Fortunately, things have settled down in time for this year’s Halloween, so everyone can just pretend to be frightened and not really worry about having to die.
This is a promising development, but that doesn’t mean everything’s great. Far from it, in fact, as yes, you might be able to go trick-or-treating, but with all these supply chain problems, all the ships backed up at West Coast harbors, the train cars sitting idle in rail yards and semitrailers waiting for containers so they can drive all over Joliet’s South End.
This supply chain snarl is making all sorts of products scarce, including, undoubtedly, Halloween costumes.
After all, it’s hard to imagine that any of these costumes, from the Bad Habit Nun to Sergeant Short Pants, are made here in America. No, these costumes are made, of all places, in China, and are probably stuck somewhere in transit from there to here in America’s Midwest.
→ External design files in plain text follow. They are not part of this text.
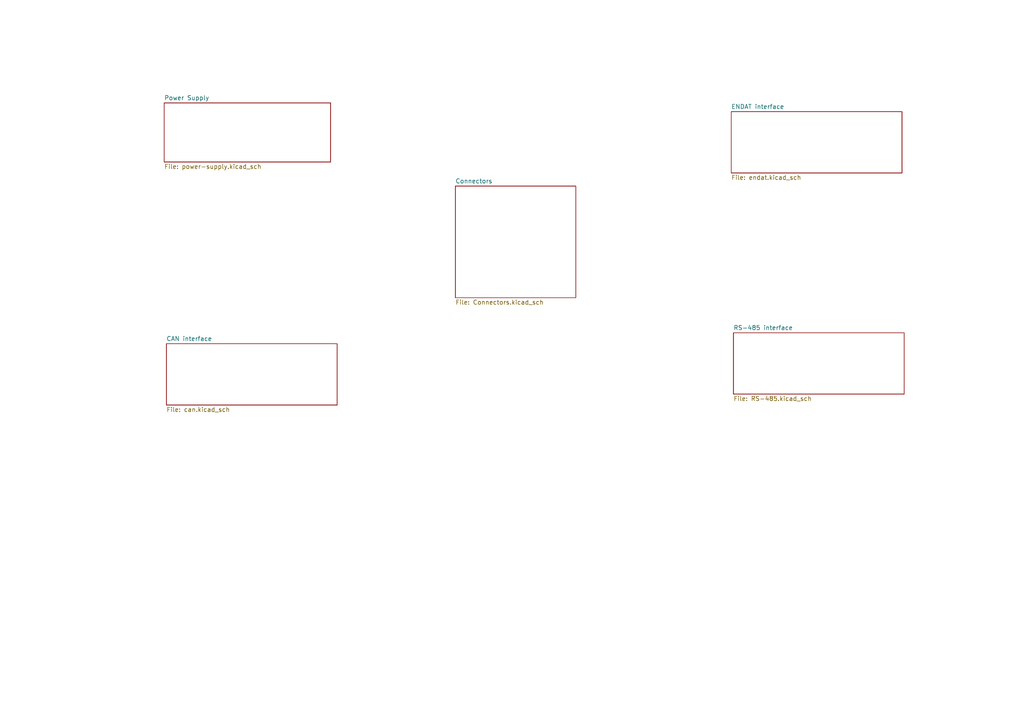
<source format=kicad_sch>
(kicad_sch
	(version 20250114)
	(generator "eeschema")
	(generator_version "9.0")
	(uuid "6b98887b-b6e8-4123-88e9-3723f2ff3083")
	(paper "A4")
	(lib_symbols)
	(sheet
		(at 47.625 29.845)
		(size 48.26 17.145)
		(exclude_from_sim no)
		(in_bom yes)
		(on_board yes)
		(dnp no)
		(fields_autoplaced yes)
		(stroke
			(width 0.1524)
			(type solid)
		)
		(fill
			(color 0 0 0 0.0000)
		)
		(uuid "0c6001c8-ffdd-40f7-92bb-43c58fdc940f")
		(property "Sheetname" "Power Supply"
			(at 47.625 29.1334 0)
			(effects
				(font
					(size 1.27 1.27)
				)
				(justify left bottom)
			)
		)
		(property "Sheetfile" "power-supply.kicad_sch"
			(at 47.625 47.5746 0)
			(effects
				(font
					(size 1.27 1.27)
				)
				(justify left top)
			)
		)
		(instances
			(project "FST-breakout"
				(path "/6b98887b-b6e8-4123-88e9-3723f2ff3083"
					(page "3")
				)
			)
		)
	)
	(sheet
		(at 48.26 99.695)
		(size 49.53 17.78)
		(exclude_from_sim no)
		(in_bom yes)
		(on_board yes)
		(dnp no)
		(fields_autoplaced yes)
		(stroke
			(width 0.1524)
			(type solid)
		)
		(fill
			(color 0 0 0 0.0000)
		)
		(uuid "1a4d0cb9-62f2-497d-a63a-291c727f6a9e")
		(property "Sheetname" "CAN interface"
			(at 48.26 98.9834 0)
			(effects
				(font
					(size 1.27 1.27)
				)
				(justify left bottom)
			)
		)
		(property "Sheetfile" "can.kicad_sch"
			(at 48.26 118.0596 0)
			(effects
				(font
					(size 1.27 1.27)
				)
				(justify left top)
			)
		)
		(instances
			(project "FST-breakout"
				(path "/6b98887b-b6e8-4123-88e9-3723f2ff3083"
					(page "6")
				)
			)
		)
	)
	(sheet
		(at 212.725 96.52)
		(size 49.53 17.78)
		(exclude_from_sim no)
		(in_bom yes)
		(on_board yes)
		(dnp no)
		(fields_autoplaced yes)
		(stroke
			(width 0.1524)
			(type solid)
		)
		(fill
			(color 0 0 0 0.0000)
		)
		(uuid "7b28d561-4fdb-4b9c-a6fd-c48d64b6234e")
		(property "Sheetname" "RS-485 interface"
			(at 212.725 95.8084 0)
			(effects
				(font
					(size 1.27 1.27)
				)
				(justify left bottom)
			)
		)
		(property "Sheetfile" "RS-485.kicad_sch"
			(at 212.725 114.8846 0)
			(effects
				(font
					(size 1.27 1.27)
				)
				(justify left top)
			)
		)
		(instances
			(project "FST-breakout"
				(path "/6b98887b-b6e8-4123-88e9-3723f2ff3083"
					(page "5")
				)
			)
		)
	)
	(sheet
		(at 132.08 53.975)
		(size 34.925 32.385)
		(exclude_from_sim no)
		(in_bom yes)
		(on_board yes)
		(dnp no)
		(fields_autoplaced yes)
		(stroke
			(width 0.1524)
			(type solid)
		)
		(fill
			(color 0 0 0 0.0000)
		)
		(uuid "dd991d28-df61-4d24-9bcd-d195bb9ac4a7")
		(property "Sheetname" "Connectors"
			(at 132.08 53.2634 0)
			(effects
				(font
					(size 1.27 1.27)
				)
				(justify left bottom)
			)
		)
		(property "Sheetfile" "Connectors.kicad_sch"
			(at 132.08 86.9446 0)
			(effects
				(font
					(size 1.27 1.27)
				)
				(justify left top)
			)
		)
		(instances
			(project "FST-breakout"
				(path "/6b98887b-b6e8-4123-88e9-3723f2ff3083"
					(page "2")
				)
			)
		)
	)
	(sheet
		(at 212.09 32.385)
		(size 49.53 17.78)
		(exclude_from_sim no)
		(in_bom yes)
		(on_board yes)
		(dnp no)
		(fields_autoplaced yes)
		(stroke
			(width 0.1524)
			(type solid)
		)
		(fill
			(color 0 0 0 0.0000)
		)
		(uuid "e1c8af08-ce52-4e9f-8e5b-02a698773bbe")
		(property "Sheetname" "ENDAT interface"
			(at 212.09 31.6734 0)
			(effects
				(font
					(size 1.27 1.27)
				)
				(justify left bottom)
			)
		)
		(property "Sheetfile" "endat.kicad_sch"
			(at 212.09 50.7496 0)
			(effects
				(font
					(size 1.27 1.27)
				)
				(justify left top)
			)
		)
		(instances
			(project "FST-breakout"
				(path "/6b98887b-b6e8-4123-88e9-3723f2ff3083"
					(page "4")
				)
			)
		)
	)
	(sheet_instances
		(path "/"
			(page "1")
		)
	)
	(embedded_fonts no)
)

</source>
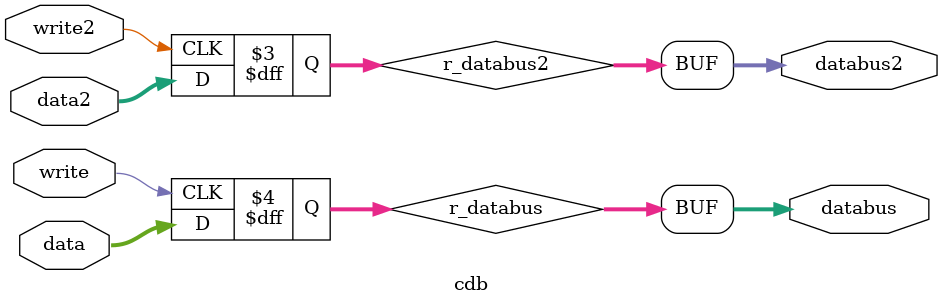
<source format=v>
`include "DEF.v"
module cdb(databus, data, write, databus2, data2, write2);
  output [63:0] databus, databus2;
  input [63:0] data, data2;
  input write, write2;
  reg [63:0] r_databus, r_databus2;
  assign databus = r_databus;
  assign databus2 = r_databus2;
  
  always @(posedge write)
  begin
    r_databus <= data;
    /*
    $display("CDB!!!!!! %d %d\n", data[63:48], data[31:0]);
    $stop;
    */
  end
  
  always @(posedge write2)
  begin
    r_databus2 <= data2;
    /*
    $display("CDB!!!!!! %d %d\n", data[63:48], data[31:0]);
    $stop;
    */
  end
endmodule
</source>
That being the case, you might have to make your own costume for tomorrow. And that’s where we can help. Not with actually designing or constructing a costume, mind you, but with providing you with ideas, with a general backstory for each of these characters so you can get to work and make it yourself.
One of our big ideas was for the Corporal Punishment costume, which will certainly look scary once you put it together.
The idea behind Corporal Punishment is he returns to America after enduring the horrors of war during the invasion of Panama, then finds great success in civilian life, landing a job as the administrator of the state’s third largest city despite a complete lack of municipal experience. But before long the trauma of Panama catches up to him and he punishes the police chief by inexplicably firing her, hence the name. That could make a nice costume for City Manager Jim Capparelli.
And then we envisioned the Thumper costume. Thumper is a terrifying bunny rabbit. He’s enormous, at least for a rabbit, standing as tall as your average middle-aged man, and his reputation for stomping around and snatching up innocent pedestrians with his yellowed fangs precedes him as he strikes fear in the hearts of all. Maybe Mayor Bob O’Dekirk would look good in a getup like that.
While we were working on those two we came up the Mysterious Unmasked Masked Man, a humble hero who wears a Lone Ranger mask across his eyes while he does good deeds that others take credit for, like saving the Rialto from firebugs and rooting out financial impropriety at the park district, and tracking down the remains of Brian Laundrie.
What he doesn’t wear is a mask over his nose and mouth, because he is strong and virile, and works out and takes vitamins. A costume like this just might fit a guy like City Councilman Joe Clement.
Those costume ideas should be enough to give you a good start when you’re getting ready for tomorrow, and we didn’t even get to the Cowardly State’s Attorney, the one who can roar a good game but always clams up and hides behind a special prosecutor whenever things get tricky. That one’s been around forever.